== WHAT YOU SHOULD DO ==
Reproduce everything in the material from the line containing "Bhagwant Mann govt" down to the line containing "Thursday, 6 August 2026, 20:18", including both of those lines.

Segment Open

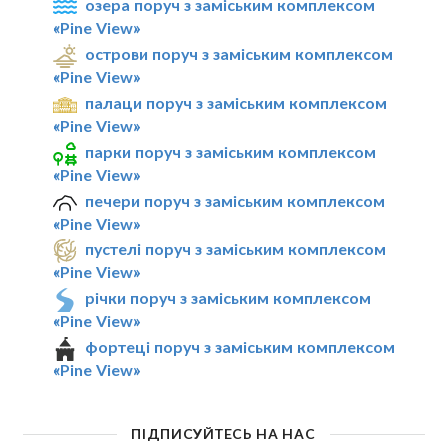
озера поруч з заміським комплексом
«Pine View»
острови поруч з заміським комплексом
«Pine View»
палаци поруч з заміським комплексом
«Pine View»
парки поруч з заміським комплексом
«Pine View»
печери поруч з заміським комплексом
«Pine View»
пустелі поруч з заміським комплексом
«Pine View»
річки поруч з заміським комплексом
«Pine View»
фортеці поруч з заміським комплексом
«Pine View»
ПІДПИСУЙТЕСЬ НА НАС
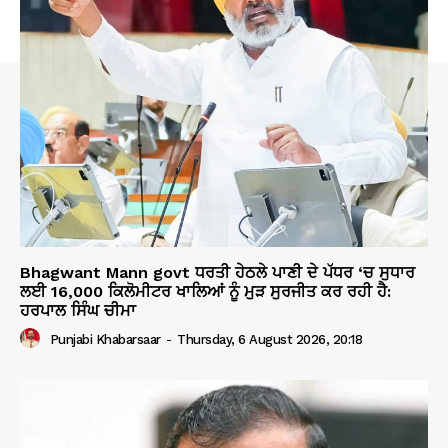
Bhagwant Mann govt ਧਰਤੀ ਹੇਠਲੇ ਪਾਣੀ ਦੇ ਪੱਧਰ ‘ਚ ਸੁਧਾਰ
ਲਈ 16,000 ਕਿਲੋਮੀਟਰ ਖਾਲਿਆਂ ਨੂੰ ਮੁੜ ਸੁਰਜੀਤ ਕਰ ਰਹੀ ਹੈ:
ਹਰਪਾਲ ਸਿੰਘ ਚੀਮਾ
Punjabi Khabarsaar
-
Thursday, 6 August 2026, 20:18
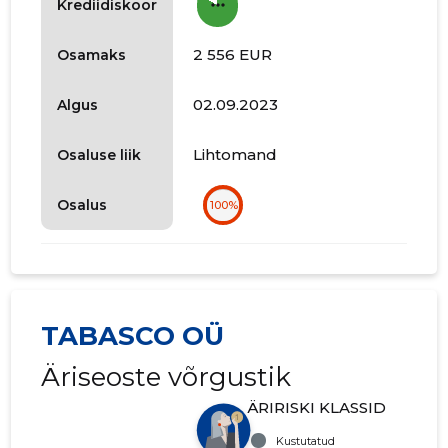
more_horiz
Krediidiskoor
2 556 EUR
Osamaks
02.09.2023
Algus
Lihtomand
Osaluse liik
Osalus
100%
TABASCO OÜ
Äriseoste võrgustik
ÄRIRISKI KLASSID
Kustutatud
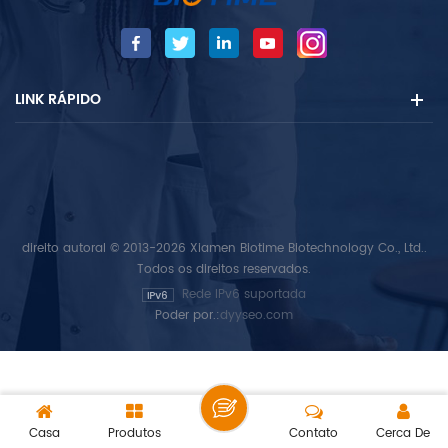
LINK RÁPIDO
direito autoral © 2013-2026 Xiamen Biotime Biotechnology Co., Ltd..
Todos os direitos reservados.
Rede IPv6 suportada
Poder por.:
dyyseo.com
Casa
Produtos
Contato
Cerca De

Segment Closed

== WRITTEN REPLY ==
Bhagwant Mann govt ਧਰਤੀ ਹੇਠਲੇ ਪਾਣੀ ਦੇ ਪੱਧਰ ‘ਚ ਸੁਧਾਰ
ਲਈ 16,000 ਕਿਲੋਮੀਟਰ ਖਾਲਿਆਂ ਨੂੰ ਮੁੜ ਸੁਰਜੀਤ ਕਰ ਰਹੀ ਹੈ:
ਹਰਪਾਲ ਸਿੰਘ ਚੀਮਾ
Punjabi Khabarsaar
-
Thursday, 6 August 2026, 20:18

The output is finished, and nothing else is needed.